This project implements a lightweight FastAPI server designed to support a Retrieval Augmented Generation (RAG) system. The server processes various document formats, generates embeddings using Hugging Face's sentence-transformers, and provides efficient querying via ChromaDB for vector-based retrieval.
- FastAPI Server: Lightweight and asynchronous for handling non-blocking operations.
- ChromaDB Integration: Persistent vector database for storing and querying document embeddings.
- Multi-format Support: Ingestion support for PDF, DOC, DOCX, and TXT files.
- Embeddings: Utilizes sentence-transformers/all-MiniLM-L6-v2 for generating document embeddings.
- Concurrency: Efficient handling of multiple requests using FastAPI's async capabilities.
- RAG System: Retrieves relevant document chunks and generates context-aware responses.
- FastAPI: For building the server backend.
- ChromaDB: Vector database for storing document embeddings.
- Sentence-Transformers: For embedding generation.
- Hugging Face Inference API: For generating RAG-based responses.
- PyPDF2 & python-docx: For parsing and ingesting PDF and DOCX documents.
- Asyncio: For handling asynchronous operations and tasks.
-
Clone the Repository
git clone https://github.com/your-username/fastapi-rag-server.git cd fastapi-rag-server
-
Create a Virtual Environment
python -m venv venv source venv/bin/activate # On Windows: venv\Scripts\activate
-
Install Dependencies
pip install -r requirements.txt
-
Start the FastAPI Server
uvicorn app:app --reload
-
Access the Server
Open your browser and go tohttp://127.0.0.1:8000/docs
to see the interactive API documentation.
rag_server/
├── app.py # Main FastAPI application
├── vector_db.py # ChromaDB integration logic
├── load_data.py # Document loading and splitting logic
├── prompts.py # RAG prompt generation
├── utils.py # Utility functions (e.g., async helpers)
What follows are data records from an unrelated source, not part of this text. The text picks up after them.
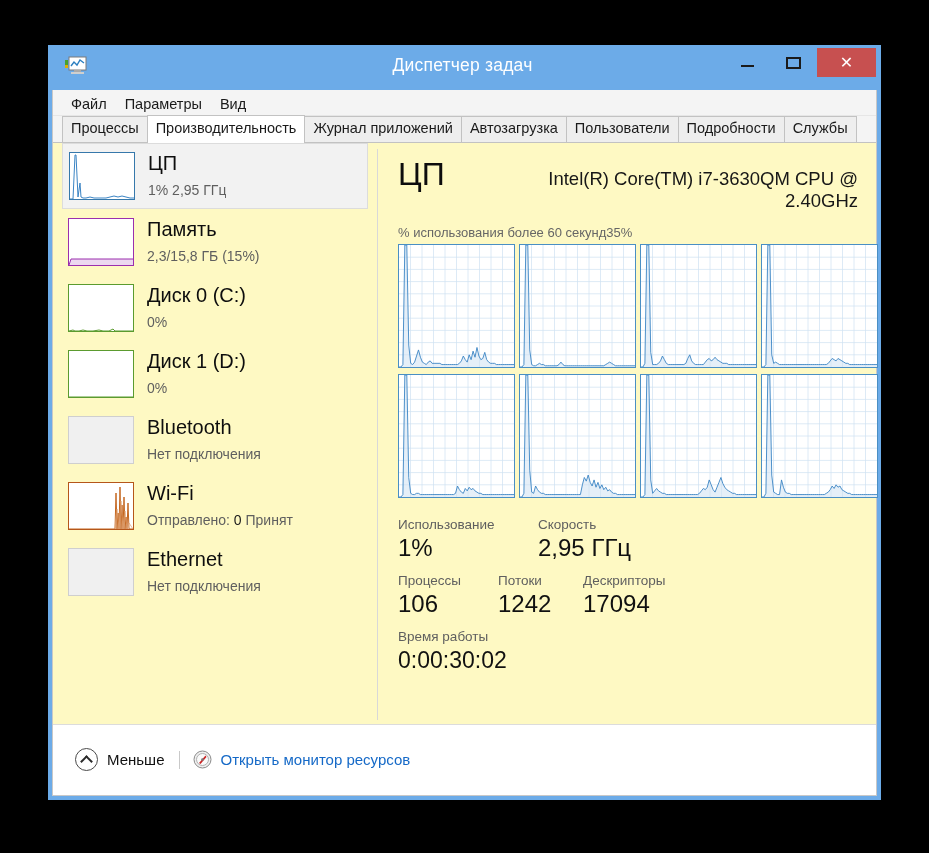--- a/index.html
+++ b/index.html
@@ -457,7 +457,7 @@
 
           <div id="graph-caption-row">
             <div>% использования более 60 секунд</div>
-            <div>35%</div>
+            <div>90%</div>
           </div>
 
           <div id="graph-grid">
├── ingest.py # Document ingestion logic
├── COLLECTIONS.txt # List of document collections
└── data/ # Directory for uploaded documents
POST /upload
Upload documents (PDF, DOC, DOCX, or TXT) to the server for ingestion.
POST /query
Submit a query to retrieve relevant document chunks using the embeddings generated by sentence-transformers.
GET /collections
View all document collections stored in the database.
The RAG server is capable of:
- Uploading and processing multiple document formats.
- Efficiently querying stored document collections using vector-based retrieval.
- Providing contextual responses based on the documents ingested.
- Scalable to handle various document types and collections with ease.
Contributions are welcome! To contribute:
- Fork the repository.
- Create a new branch:
git checkout -b feature-branch-name
. - Make your changes and commit them:
git commit -m 'Add some feature'
. - Push to the branch:
git push origin feature-branch-name
. - Submit a pull request!
This project is licensed under the MIT License - see the LICENSE file for details.
This project demonstrates the power of modern Python async programming, advanced NLP models, and vector-based information retrieval with ChromaDB to create an efficient and scalable Retrieval Augmented Generation system.